L'écoute et la patience de l'équipage sont de rigueur. Il faut désormais suivre les aboiements du chien afin de déterminer avec précision sa position car les terriers sont des véritables labyrinthes.
Il faut des races de chiens de petites tailles. Ici, tenu par le maître d'équipage, un foxterrier est amené et engagé dans le terrier. Ce chien devra être passionné et avoir des qualités redoutables pour acculer l'animal dans sa remise.
Les membres de l'équipage s'emploient alors avec pelles, pioches et barres à atteindre l'animal pour l'extirper de son accul avec les outils appropriés à cet effet.
La capture est une opération délicate. L'animal, ici un blaireau, est attrapé par le cou puis sorti de son terrier.
C'est une chasse ancestrale. Posté à l'orée d'un bois ou d'un marais, le chasseur met en éveil tous ses sens. Patience, sens de l'observation, oreille attentive et camouflage sont de rigueur. Elle se pratique de l'aube au crépuscule. Beaucoup d'espèces peuvent se chasser à l'affût. Pour le grand gibier, un mirador est régulièrement utilisé. Cette technique permet l'identification précise de l'animal. Le vent joue un rôle prépondérant car il peut véhiculer l'odeur du chasseur et même en alerter le gibier.
Au marais, postés derrière une haie de phragmites, le chasseur et son chien attendent au crépuscule le passage des canards. Le sens du vent détermine la trajectoire des vols et la localisation des postes.
A partir d'une palombière, qu'elle soit au sol, dans les arbres ou sur un pylône, l'attelage permet d'attirer les pigeons ramiers souvent appelés « palombes ». Originaire du Sud-Ouest, la chasse du pigeon ramier au moyen d'une palombière a conquis tout le Poitou-Charentes. L'implantation d'une palombière nécessite une bonne connaissance du territoire et des habitudes de la palombe.
Les mécanismes utilisés sont issus de l'ingéniosité de chacun, l'appelant est posé sur une « raquette » élevée à la cime de l'arbre.

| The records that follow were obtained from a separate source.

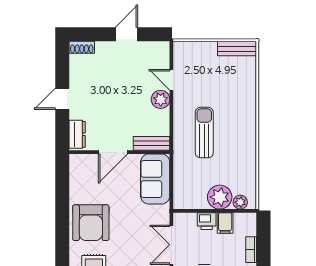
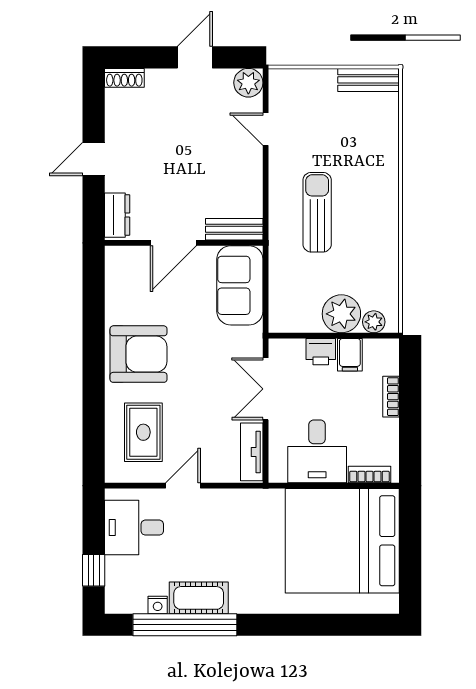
plant: (161, 99) -> (248, 83), moved
armchair: (91, 223) -> (138, 354), turned -90

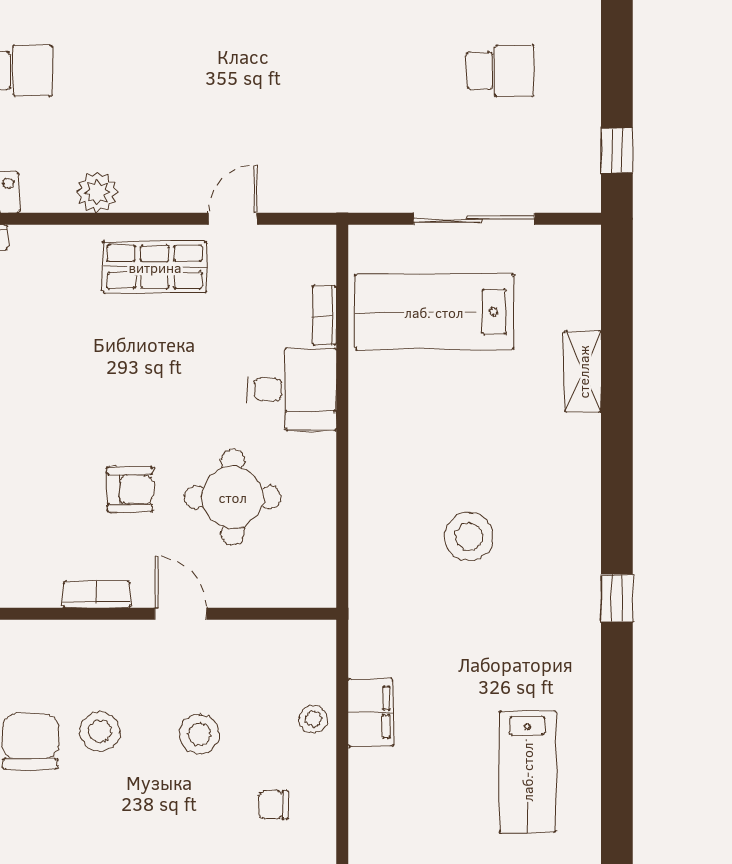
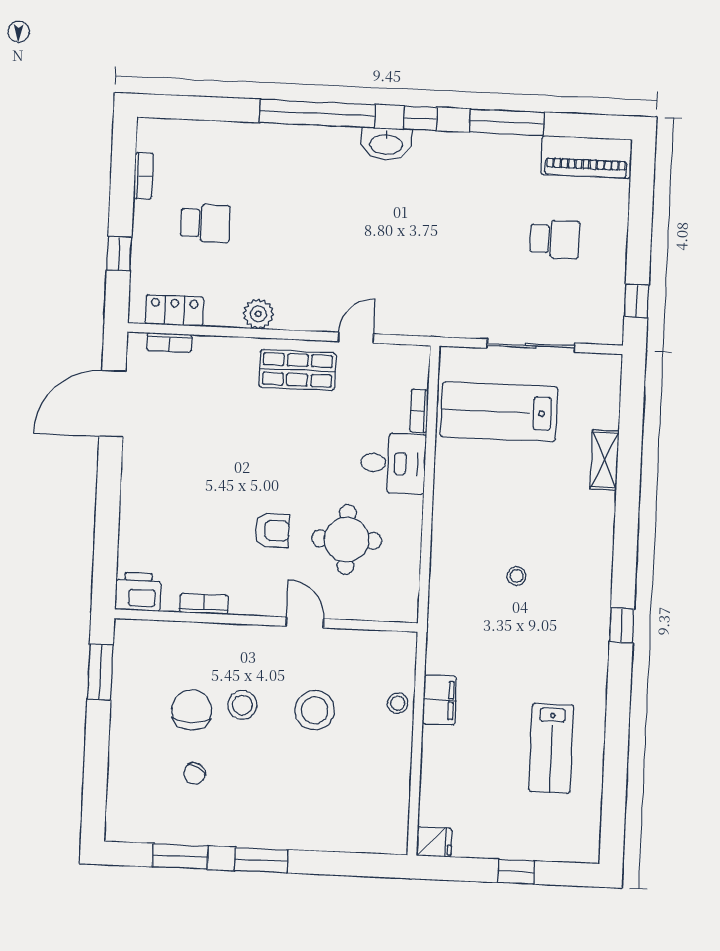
stool: (469, 537) -> (517, 576), width x0.53, depth x0.53
bookcase: (97, 595) -> (204, 604), moved
stool: (200, 734) -> (315, 710), width x1.38, depth x1.38
chair: (273, 805) -> (195, 774), moved, turned -61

Les vols au-dessus de la palombière procurent toujours un spectacle inoubliable. Que le vol soit de faible effectif ou dépassant les 1000, quand s'approche l'oiseau bleu, s'orchestre alors tout un travail d'équipe.
A l'intérieur de la palombière le “Paloumayre” actionne les mécanismes par un réseau de cordes qui déséquilibre les appelants, invitant leurs congénères à venir se poser.
Le chasseur scrute le ciel. Les jumelles sont souvent utilisées afin d'estimer le nombre d'oiseaux.
Certains appelants sont disposés autour de la palombière à plus d'une centaine de mètres. Isolés ou par groupes, ils ont tous un rôle précis. La réussite de tous ces efforts tient dans l'art de faire poser quelques palombes.